O descontrole da pandemia de coronavírus no Brasil somado às fake news que provocaram desconfiança em relação às vacinas estão levando a população a procurar testes sorológicos para checar se a picada surtiu efeito. Acontece que o procedimento não consegue provar se o imunizante funcionou ou não.
O patologista Gustavo Campana, diretor médico do grupo Dasa, explica que os testes sorológicos dosam a taxa de IgG no sangue, ou seja, os anticorpos totais.
De acordo com a pediatra Mônica Levi, presidente da Comissão de Revisão de Calendários Vacinais da Sociedade Brasileira de Imunizações (Sbim), as análises não são tão úteis porque, além de não informarem se os anticorpos são funcionais, não mostram se eles são capazes de impedir a entrada do vírus nas células.
Há um outro tipo de exame sorológico, chamado teste de anticorpos neutralizantes, que usa uma metodologia diferente. Ele indica qual proporção dessas moléculas tem a capacidade de neutralizar a entrada do vírus nas células.
“Esse teste nos diz: ‘olha, dos anticorpos que você tem, tal quantidade bloqueia a infecção’. Então, ele pode dar pistas da imunidade adquirida pela doença ou pelo imunizante, e vai informar qual é o nível de proteção que o indivíduo possui”, relata Campana.
Mônica acredita que essa versão é, de fato, a que chega mais perto de dizer o quão resguardados estamos contra a Covid-19. Mas tem um porém: “O grande problema é que, até hoje, a ciência não evidenciou qual é a quantidade de anticorpos neutralizantes que se associa com proteção clínica”, pontua. Para completar, ainda não se sabe quanto tempo a ação dessas moléculas dura.

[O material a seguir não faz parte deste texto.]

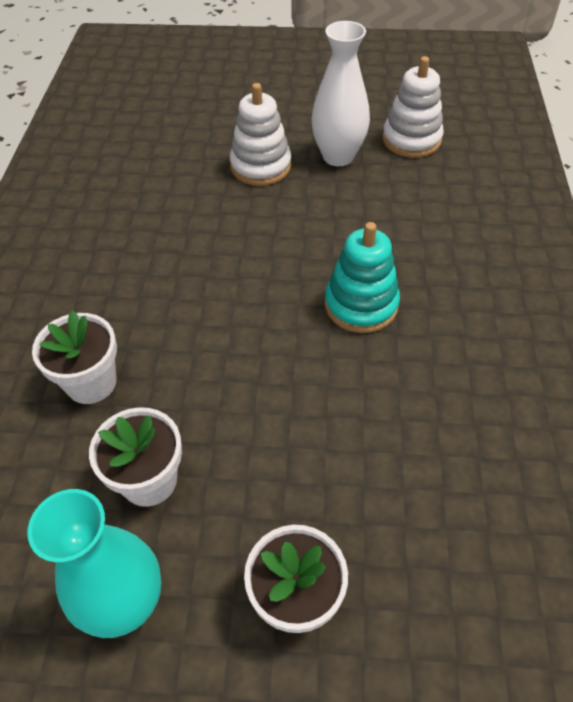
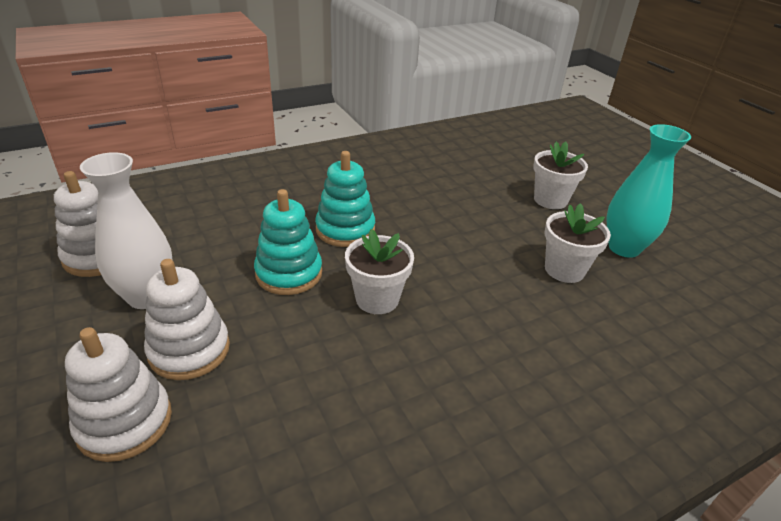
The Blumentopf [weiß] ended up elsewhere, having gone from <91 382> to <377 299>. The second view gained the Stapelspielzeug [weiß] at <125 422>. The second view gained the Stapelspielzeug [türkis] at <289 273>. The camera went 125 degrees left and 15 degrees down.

Imunidade celular x anticorpos
Apesar de os anticorpos serem as estruturas mais lembradas quando falamos de imunidade, eles são apenas um pedaço dessa complexa engenharia que forma o nosso sistema de defesa.
Existe, por exemplo, a chamada imunidade inata, que é a primeira resposta do organismo a uma infecção. Também há a imunidade celular, realizada pelos linfócitos T – ela entra em cena junto com a imunidade humoral, realizada pelos anticorpos, quando a inata não dá conta do recado.
Essa intrincada engrenagem é mais um fator que ajuda a justificar por que não faz sentido realizar exames sorológicos após receber a vacina contra o Sars-CoV-2: ora, nem só de anticorpos vive (e trabalha) o sistema imune.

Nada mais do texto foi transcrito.